PTQ quantization: examples/classifier_imagenet/prototxt/resnet/resnet50_quantization_ptq.prototxt
QAT quantization: examples/classifier_imagenet/prototxt/resnet/resnet50_quantization_qat.prototxt
If the accuracy loss is large after the model is fully quantized, you can enable mixed-precision quantization to provide your target accuracy. The related configuration items are as follows.
sensitivity_analysis {
  sensitivity_type: ONE_AT_A_TIME_ACC
  target_metric: 69.6
  metric_big_best: true
}
3.3 Model Distillation
When using distillation, you have to config the teacher model, and the loss ratio of teacher and student. Such as distilling the resnet50, you can refer to the configuration:
examples/classifier_imagenet/prototxt/distill/resnet50d_distill_resnet50.prototxt
The main distillation parameters are as follows:
distill {
  teacher_model {
    arch: "resnet50d"
    source: Timm
  }
  kl_divergence {
    temperature: 1.0
    reduction: "batchmean"
    loss_weight: 0.7
  }
}
3.4 Model AutoSlim auto-optimization
AutoSlim method has three steps to get the optimized model:
- Firstly train a supernet.
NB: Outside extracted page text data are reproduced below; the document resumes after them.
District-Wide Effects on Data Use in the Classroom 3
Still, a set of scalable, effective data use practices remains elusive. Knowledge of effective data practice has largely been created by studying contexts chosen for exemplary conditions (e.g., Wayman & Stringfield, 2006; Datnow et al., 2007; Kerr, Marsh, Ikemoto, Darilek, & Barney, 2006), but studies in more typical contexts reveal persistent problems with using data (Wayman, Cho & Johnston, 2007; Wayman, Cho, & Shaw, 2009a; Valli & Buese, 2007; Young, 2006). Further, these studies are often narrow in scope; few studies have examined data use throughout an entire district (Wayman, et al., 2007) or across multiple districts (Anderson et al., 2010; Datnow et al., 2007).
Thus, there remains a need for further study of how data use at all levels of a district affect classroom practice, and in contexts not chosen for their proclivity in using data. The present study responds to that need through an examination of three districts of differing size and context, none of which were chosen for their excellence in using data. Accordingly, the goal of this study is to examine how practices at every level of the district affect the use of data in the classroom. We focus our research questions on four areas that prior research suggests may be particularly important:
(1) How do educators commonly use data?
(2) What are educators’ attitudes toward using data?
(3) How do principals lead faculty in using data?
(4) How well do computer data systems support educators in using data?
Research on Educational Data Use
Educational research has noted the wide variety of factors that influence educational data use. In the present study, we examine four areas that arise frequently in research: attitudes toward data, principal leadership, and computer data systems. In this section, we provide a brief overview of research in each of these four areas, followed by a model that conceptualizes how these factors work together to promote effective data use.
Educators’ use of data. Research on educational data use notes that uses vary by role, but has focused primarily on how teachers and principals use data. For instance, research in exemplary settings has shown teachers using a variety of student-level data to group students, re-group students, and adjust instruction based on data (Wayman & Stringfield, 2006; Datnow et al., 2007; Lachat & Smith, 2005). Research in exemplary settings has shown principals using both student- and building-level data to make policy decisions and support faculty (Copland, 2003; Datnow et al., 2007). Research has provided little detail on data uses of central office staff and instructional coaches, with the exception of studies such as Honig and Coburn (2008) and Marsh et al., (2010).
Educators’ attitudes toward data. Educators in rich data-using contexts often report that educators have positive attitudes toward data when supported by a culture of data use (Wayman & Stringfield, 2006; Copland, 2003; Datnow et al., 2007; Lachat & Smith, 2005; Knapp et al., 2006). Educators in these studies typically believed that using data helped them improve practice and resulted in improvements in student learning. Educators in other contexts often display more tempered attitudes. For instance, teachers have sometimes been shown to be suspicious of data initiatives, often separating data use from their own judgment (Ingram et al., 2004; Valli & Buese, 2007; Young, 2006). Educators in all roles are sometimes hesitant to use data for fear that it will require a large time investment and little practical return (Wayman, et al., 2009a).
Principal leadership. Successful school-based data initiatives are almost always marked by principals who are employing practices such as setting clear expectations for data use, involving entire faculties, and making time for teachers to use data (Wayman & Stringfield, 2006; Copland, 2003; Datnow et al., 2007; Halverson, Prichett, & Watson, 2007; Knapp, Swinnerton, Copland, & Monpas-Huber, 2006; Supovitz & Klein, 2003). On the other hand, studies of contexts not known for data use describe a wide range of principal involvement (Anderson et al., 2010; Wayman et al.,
The config file path:
 
examples/classifier_imagenet/prototxt/resnet/resnet50_autoslim_supernet.prototxt
- Then search sub-network in supernet.
 
examples/classifier_imagenet/prototxt/resnet/resnet50_autoslim_search.prototxt
- Finally finetune sub-network.
 
examples/classifier_imagenet/prototxt/resnet/resnet50_autoslim_retrain_100epochs_lr0.4_decay5e05_momentum0.9_ls0.1.prototxt
Acknowledgement
We would like to thank them for their excellent open-source work.
License
This project is released under the Apache 2.0 license.